* 読む文章 *
○ ○ ○ ○

ラブ・らっきぃ(1)/克・亜樹講談社ヤンマガKC]


アイドルである女と、平凡にして不幸な男が恋をしてラブコメ騒動を展開させるというこの筆者お得意のストーリーである。しかしこのようなストーリーを堂々とヤンマガに書けるのだから大したものだ。主人公の情けなさ、というより不幸加減が既に1ページ目から始まっている(美人局に遭う)のも素晴らしい。そのように主人公の不幸さを最初に強調しておいて何とそんな奴がアイドルと結婚する、となればこれはもう筆者のパターンにハマッているのである。現実の芸能人というのはよくわからないが、どうせ日夜乱交パーティーに明け暮れているのだろうが、とにかく作中のヒロインたるアイドル女の純粋さや一途さや慎ましやかさが完全に男の理想を、というよりは俺の理想に合致しているのでこれも大変よろしい。更にまた主人公たる男が「みんなに希望を与えてくれるアイドル」であるヒロインを自分のものにしてもいいのかいややはり今日もどこかで僕のような駄目男を癒してくれるこんな女を僕だけのものにしては駄目だと思うあたりなどは平均的な小市民性を醸し出していていいのではないかな。えっ。ただの意気地なしではないかと。おおそれならなおいいではないか。それにしても克・亜樹は「ラブコメ」ではなく「ハッピー・ラブコメ」の名手であったのか。どっちも捨て難いな。

○ ○ ○ ○

* やること *
• a. ラブ・らっきぃの感想文で、ヒロインのアイドル女のよいところとして挙げられているものを全部書き出してください。
• b. ラブ・らっきぃの感想文によると、主人公は1ページ目でどんな目に遭いますか。
• c. 次の(i)〜(iii)がラブ・らっきぃの感想文の内容と合っているかどうか、それぞれ「はい」か「いいえ」で答え、決め手になる文章の言葉をそのまま引用してください。
(i) この漫画の出版社は講談社である。
(ii) 主人公はアイドルと結婚する。
(iii) 感想文の書き手は、このような話を克・亜樹の苦手なものと見ている。
答えは文章の中身だけをもとに出してください。

* 確認するデータ *
○ ○ ○ ○

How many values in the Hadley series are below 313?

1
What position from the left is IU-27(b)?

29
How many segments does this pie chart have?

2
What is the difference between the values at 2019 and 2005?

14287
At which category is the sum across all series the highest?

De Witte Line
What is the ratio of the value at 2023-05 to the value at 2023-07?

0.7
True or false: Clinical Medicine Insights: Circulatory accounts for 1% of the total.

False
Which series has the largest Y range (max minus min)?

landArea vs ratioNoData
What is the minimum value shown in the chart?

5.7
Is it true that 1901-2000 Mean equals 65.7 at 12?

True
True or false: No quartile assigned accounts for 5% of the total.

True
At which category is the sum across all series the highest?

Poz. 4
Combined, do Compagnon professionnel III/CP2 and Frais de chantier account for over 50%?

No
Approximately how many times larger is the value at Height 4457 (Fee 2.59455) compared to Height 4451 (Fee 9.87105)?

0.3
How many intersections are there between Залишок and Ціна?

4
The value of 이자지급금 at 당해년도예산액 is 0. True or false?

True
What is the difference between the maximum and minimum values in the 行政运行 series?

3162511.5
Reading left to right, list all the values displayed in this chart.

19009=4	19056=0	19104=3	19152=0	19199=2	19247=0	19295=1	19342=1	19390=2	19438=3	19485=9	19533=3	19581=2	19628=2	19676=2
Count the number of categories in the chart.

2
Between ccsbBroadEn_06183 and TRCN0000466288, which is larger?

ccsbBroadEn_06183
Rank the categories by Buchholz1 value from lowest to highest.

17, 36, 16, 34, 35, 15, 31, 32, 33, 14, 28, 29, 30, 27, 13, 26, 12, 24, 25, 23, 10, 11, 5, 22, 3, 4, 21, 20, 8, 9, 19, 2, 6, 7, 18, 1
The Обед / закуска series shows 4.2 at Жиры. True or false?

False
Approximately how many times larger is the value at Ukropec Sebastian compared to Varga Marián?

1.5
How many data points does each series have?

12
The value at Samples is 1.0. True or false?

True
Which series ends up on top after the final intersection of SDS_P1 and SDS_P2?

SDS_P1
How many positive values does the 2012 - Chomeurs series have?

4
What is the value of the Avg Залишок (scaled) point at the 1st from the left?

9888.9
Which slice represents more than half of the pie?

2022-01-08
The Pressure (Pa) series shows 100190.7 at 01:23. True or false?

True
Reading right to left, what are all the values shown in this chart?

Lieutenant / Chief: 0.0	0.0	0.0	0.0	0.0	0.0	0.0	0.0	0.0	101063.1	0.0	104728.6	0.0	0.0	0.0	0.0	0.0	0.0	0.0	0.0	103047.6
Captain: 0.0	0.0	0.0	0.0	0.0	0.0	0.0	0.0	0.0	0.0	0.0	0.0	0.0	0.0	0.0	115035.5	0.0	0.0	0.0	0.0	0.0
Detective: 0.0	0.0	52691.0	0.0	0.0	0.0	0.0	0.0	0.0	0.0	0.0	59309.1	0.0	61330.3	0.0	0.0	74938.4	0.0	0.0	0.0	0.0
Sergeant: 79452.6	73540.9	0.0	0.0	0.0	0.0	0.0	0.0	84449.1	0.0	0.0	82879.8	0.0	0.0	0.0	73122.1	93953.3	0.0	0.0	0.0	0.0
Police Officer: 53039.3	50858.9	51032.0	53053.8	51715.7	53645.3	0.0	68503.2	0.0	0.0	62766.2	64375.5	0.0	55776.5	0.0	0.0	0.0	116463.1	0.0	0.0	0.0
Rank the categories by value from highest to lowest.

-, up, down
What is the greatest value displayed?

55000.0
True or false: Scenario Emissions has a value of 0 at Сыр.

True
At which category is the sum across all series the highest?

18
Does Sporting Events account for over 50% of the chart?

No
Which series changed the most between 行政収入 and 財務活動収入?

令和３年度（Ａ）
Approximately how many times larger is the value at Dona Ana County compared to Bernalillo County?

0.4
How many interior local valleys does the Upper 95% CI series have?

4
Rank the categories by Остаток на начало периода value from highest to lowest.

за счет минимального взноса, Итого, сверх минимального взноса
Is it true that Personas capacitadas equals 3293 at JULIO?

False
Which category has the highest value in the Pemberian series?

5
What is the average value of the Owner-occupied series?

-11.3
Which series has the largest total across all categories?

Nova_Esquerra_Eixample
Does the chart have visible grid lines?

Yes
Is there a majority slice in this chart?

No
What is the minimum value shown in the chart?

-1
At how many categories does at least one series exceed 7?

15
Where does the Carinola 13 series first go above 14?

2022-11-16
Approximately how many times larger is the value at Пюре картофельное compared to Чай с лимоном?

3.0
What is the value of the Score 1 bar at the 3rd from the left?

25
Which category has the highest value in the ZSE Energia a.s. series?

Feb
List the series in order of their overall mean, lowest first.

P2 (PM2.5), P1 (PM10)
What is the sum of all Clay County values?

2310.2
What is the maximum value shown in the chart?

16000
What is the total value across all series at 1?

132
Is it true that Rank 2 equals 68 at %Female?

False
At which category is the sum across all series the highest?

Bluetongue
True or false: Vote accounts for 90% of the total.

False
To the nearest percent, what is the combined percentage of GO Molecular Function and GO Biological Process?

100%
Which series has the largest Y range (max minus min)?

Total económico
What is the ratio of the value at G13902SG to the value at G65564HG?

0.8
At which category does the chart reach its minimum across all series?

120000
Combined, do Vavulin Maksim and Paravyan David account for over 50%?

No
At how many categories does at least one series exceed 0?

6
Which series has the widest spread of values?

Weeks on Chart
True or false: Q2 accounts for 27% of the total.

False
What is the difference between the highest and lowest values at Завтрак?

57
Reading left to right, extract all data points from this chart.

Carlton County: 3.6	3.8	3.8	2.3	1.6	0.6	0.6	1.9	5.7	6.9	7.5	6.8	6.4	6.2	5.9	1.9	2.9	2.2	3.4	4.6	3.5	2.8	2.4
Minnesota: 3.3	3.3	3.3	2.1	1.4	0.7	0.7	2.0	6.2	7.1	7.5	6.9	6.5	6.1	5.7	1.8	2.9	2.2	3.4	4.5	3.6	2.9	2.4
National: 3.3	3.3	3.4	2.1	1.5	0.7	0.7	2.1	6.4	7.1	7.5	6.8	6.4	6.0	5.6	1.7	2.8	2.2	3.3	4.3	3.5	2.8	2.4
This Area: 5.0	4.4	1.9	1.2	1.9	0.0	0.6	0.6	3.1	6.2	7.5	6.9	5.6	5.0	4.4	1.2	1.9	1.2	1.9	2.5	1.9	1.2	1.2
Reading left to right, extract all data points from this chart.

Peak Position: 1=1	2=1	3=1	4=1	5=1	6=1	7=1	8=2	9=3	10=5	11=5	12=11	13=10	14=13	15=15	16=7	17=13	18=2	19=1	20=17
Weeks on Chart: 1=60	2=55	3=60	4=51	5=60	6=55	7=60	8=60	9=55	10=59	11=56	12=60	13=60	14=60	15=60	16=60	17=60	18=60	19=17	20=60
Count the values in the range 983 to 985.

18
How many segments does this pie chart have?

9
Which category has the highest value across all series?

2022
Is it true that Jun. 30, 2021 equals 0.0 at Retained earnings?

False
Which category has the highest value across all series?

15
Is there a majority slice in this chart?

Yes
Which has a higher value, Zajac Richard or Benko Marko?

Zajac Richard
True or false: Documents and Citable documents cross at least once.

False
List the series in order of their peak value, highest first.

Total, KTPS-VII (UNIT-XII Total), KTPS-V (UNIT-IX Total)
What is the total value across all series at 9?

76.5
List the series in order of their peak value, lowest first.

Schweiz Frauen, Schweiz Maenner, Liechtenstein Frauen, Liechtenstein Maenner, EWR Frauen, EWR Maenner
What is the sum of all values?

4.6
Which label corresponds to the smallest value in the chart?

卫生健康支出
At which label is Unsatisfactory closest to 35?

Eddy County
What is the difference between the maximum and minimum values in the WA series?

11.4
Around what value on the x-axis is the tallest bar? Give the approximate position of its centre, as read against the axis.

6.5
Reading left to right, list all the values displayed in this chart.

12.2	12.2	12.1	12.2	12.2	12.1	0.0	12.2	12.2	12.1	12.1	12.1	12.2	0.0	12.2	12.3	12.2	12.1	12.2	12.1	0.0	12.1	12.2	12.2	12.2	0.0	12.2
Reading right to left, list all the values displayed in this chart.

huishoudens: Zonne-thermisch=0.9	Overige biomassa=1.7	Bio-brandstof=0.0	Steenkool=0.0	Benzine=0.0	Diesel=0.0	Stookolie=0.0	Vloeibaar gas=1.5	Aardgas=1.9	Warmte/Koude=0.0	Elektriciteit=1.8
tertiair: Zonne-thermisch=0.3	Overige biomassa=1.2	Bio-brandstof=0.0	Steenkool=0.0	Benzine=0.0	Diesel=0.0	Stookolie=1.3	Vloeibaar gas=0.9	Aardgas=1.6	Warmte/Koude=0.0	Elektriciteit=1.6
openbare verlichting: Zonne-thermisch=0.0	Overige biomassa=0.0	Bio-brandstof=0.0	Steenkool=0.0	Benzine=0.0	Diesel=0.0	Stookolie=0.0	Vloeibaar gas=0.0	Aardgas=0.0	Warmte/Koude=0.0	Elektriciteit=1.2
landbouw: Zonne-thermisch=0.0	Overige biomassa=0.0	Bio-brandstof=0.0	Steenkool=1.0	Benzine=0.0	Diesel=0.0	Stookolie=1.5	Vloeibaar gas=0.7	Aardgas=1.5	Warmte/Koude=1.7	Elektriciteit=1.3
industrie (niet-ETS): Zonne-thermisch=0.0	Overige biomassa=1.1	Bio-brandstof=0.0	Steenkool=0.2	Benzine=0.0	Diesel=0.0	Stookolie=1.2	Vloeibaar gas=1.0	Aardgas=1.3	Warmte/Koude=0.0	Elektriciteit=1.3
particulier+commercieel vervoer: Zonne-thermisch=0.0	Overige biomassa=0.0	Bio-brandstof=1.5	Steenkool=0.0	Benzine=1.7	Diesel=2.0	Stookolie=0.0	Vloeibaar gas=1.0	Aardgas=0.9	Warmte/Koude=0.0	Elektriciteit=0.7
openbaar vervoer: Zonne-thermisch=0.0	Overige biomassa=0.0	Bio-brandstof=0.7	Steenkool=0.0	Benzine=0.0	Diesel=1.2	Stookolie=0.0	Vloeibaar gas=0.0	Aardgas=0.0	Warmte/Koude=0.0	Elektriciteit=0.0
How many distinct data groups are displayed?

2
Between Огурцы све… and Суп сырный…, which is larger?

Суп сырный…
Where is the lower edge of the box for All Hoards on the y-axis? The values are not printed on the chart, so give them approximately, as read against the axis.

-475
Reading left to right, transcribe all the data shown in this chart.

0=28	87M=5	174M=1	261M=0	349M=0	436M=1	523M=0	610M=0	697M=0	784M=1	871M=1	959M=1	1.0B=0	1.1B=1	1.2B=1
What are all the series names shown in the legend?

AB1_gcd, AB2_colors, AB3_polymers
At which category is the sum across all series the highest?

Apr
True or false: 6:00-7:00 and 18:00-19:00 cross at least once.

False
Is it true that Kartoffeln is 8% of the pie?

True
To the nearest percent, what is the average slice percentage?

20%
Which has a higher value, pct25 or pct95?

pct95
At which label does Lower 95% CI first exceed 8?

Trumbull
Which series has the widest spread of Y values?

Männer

○ ○ ○ ○

* それぞれの答え *
• a. 純粋さ、一途さ、慎ましやかさ

• b. 美人局に遭います。

• c.
(i) はい。「講談社」
(ii) はい。「そんな奴がアイドルと結婚する」
(iii) いいえ。「この筆者お得意のストーリーである」